▶ _WHAT THIS TASK INVOLVES_: Go through the records and restate them word for word, omitting images.

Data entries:

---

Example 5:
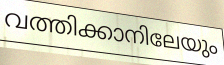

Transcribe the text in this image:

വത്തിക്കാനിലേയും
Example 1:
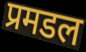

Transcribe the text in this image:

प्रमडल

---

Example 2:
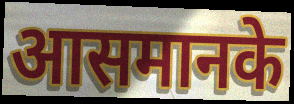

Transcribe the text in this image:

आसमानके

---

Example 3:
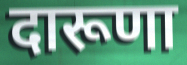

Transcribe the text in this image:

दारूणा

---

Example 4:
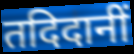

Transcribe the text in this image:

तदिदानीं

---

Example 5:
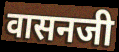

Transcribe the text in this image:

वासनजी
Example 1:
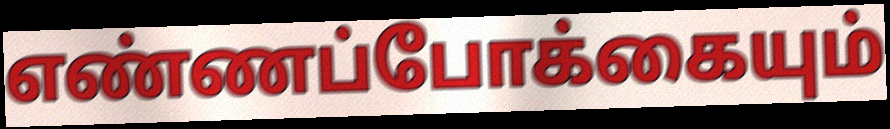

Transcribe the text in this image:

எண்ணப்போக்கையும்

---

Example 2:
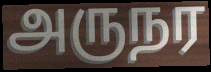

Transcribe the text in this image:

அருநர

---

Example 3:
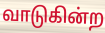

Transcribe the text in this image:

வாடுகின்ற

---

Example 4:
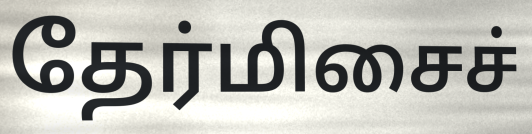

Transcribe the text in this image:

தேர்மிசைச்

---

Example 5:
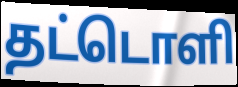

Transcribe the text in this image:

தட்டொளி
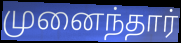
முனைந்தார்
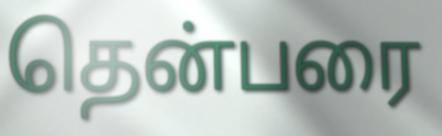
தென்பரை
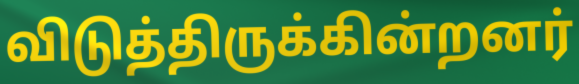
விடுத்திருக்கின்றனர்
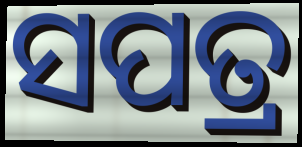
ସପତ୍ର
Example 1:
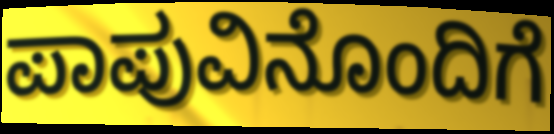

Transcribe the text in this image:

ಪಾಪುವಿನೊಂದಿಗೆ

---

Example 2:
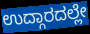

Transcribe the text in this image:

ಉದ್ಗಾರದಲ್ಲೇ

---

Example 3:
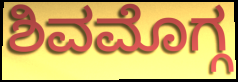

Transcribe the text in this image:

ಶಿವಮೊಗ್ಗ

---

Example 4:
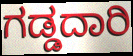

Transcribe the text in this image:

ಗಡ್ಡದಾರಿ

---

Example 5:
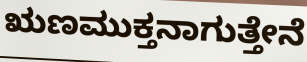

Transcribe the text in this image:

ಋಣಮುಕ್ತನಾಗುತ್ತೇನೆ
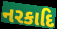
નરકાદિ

▶ _RESPONSE TO THE EXERCISE_:
---

Example 5:

Transcribe the text in this image:

വത്തിക്കാനിലേയും
Example 1:

Transcribe the text in this image:

प्रमडल

---

Example 2:

Transcribe the text in this image:

आसमानके

---

Example 3:

Transcribe the text in this image:

दारूणा

---

Example 4:

Transcribe the text in this image:

तदिदानीं

---

Example 5:

Transcribe the text in this image:

वासनजी
Example 1:

Transcribe the text in this image:

எண்ணப்போக்கையும்

---

Example 2:

Transcribe the text in this image:

அருநர

---

Example 3:

Transcribe the text in this image:

வாடுகின்ற

---

Example 4:

Transcribe the text in this image:

தேர்மிசைச்

---

Example 5:

Transcribe the text in this image:

தட்டொளி
முனைந்தார்
தென்பரை
விடுத்திருக்கின்றனர்
ସପତ୍ର
Example 1:

Transcribe the text in this image:

ಪಾಪುವಿನೊಂದಿಗೆ

---

Example 2:

Transcribe the text in this image:

ಉದ್ಗಾರದಲ್ಲೇ

---

Example 3:

Transcribe the text in this image:

ಶಿವಮೊಗ್ಗ

---

Example 4:

Transcribe the text in this image:

ಗಡ್ಡದಾರಿ

---

Example 5:

Transcribe the text in this image:

ಋಣಮುಕ್ತನಾಗುತ್ತೇನೆ
નરકાદિ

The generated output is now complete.